We know that it’s beneficial to hear them out, be there for them, help guide them in the directions that they seem most suited for. As a counselor, I try to do that with the teens that I work with. However, sometimes there’s only so much that talking can do. Years ago, I found a tool that I have used with many teens that helps them organize their thoughts and analyze their choices when they have a decision to make.  It’s very simple to do and easy to remember. It’s called “SODAS”.

SODAS stands for Situation, Options, Disadvantages, Advantages, Solution. Basically, there’s a decision to make, for example, a teen needs to get a summer job. She is offered a job at a fast food place and a job at a grocery store and she needs to decide which job to accept. To use the SODAS exercise, she would write out:

Situation: Don’t know which job to chose

Options: Burger King or Publix

Disadvantages: Burger King: High stress, never worked a cash register, don’t know anyone. Publix: it’s hot putting groceries in cars, lots of weekend hours.
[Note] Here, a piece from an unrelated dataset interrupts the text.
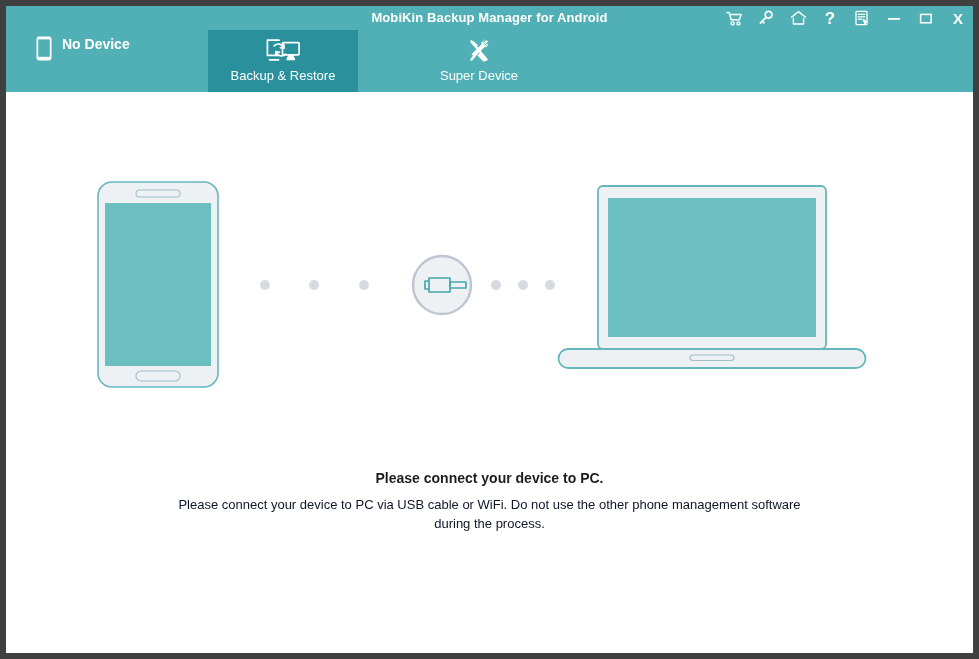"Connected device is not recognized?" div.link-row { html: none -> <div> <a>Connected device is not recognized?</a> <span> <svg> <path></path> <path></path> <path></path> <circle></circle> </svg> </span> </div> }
Advantages: Burger King: Close to home, Publix: Friends work there

Solution: Publix, because friends are there

The summer job example is a simple one. However, you can see how this activity can easily become long and complicated. Something like this can help a teen get their thoughts together, clear their head, and look at everything on paper, right in front of them. I’ve used this activity with teens for many different situations: to help them learn if they are in a healthy relationship or not, to help them learn new ways to communicate with their families, to help them figure out what their interests are when dreaming of college majors, just to name a few.
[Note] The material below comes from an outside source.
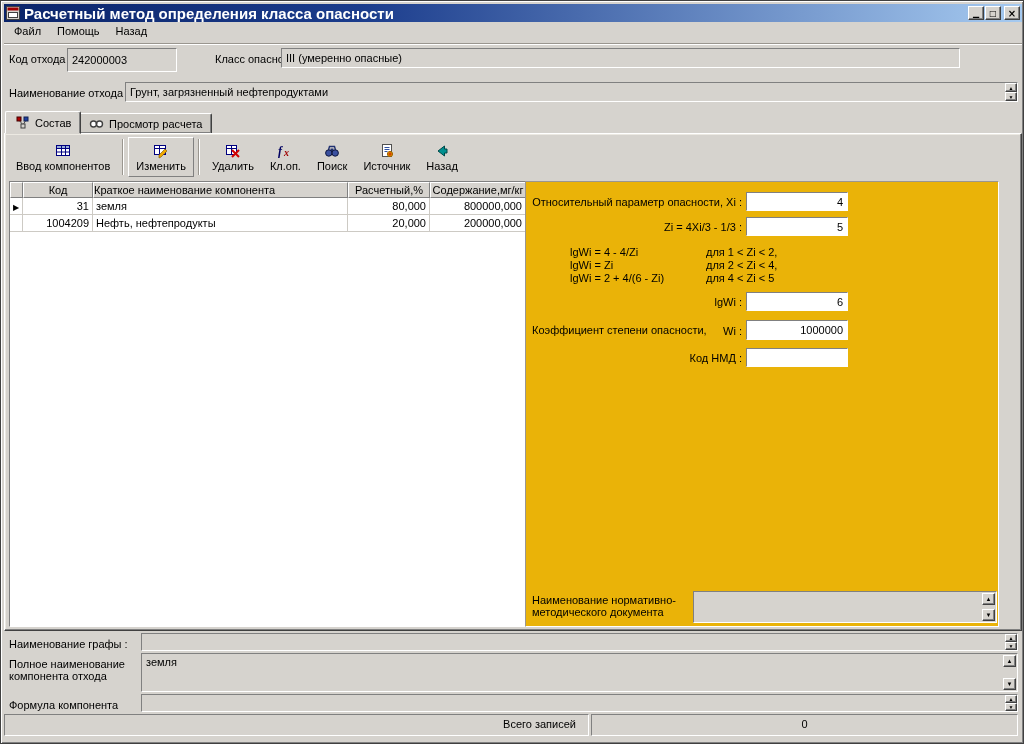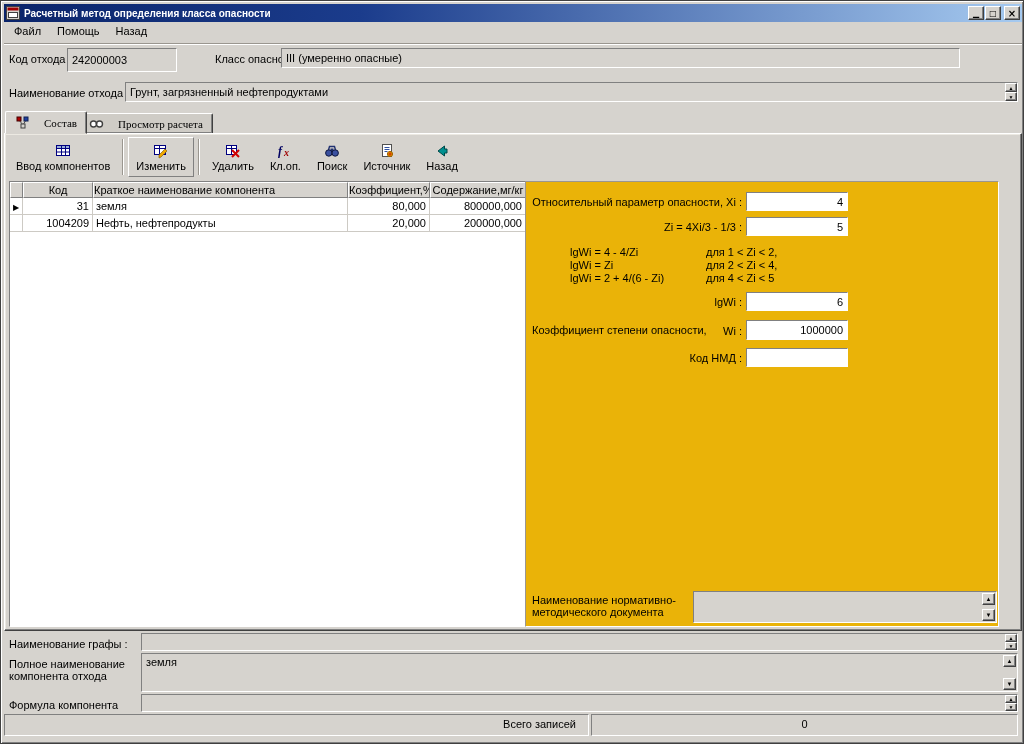"Расчетный метод определения класса" .titlebar .ttl { font-size: 10px -> 15px }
SODAS is not a miracle cure, nor will it be the magical solution for a family with a typical impulsive, scatterbrained teen. However, for those moments in life where it’s important to sit down, think, and come up with a rational, smart decision, SODAS just might be the system to help an adolescent practice those developing skills.

How have you helped your teen learn to make good decisions? What’s worked for your kids?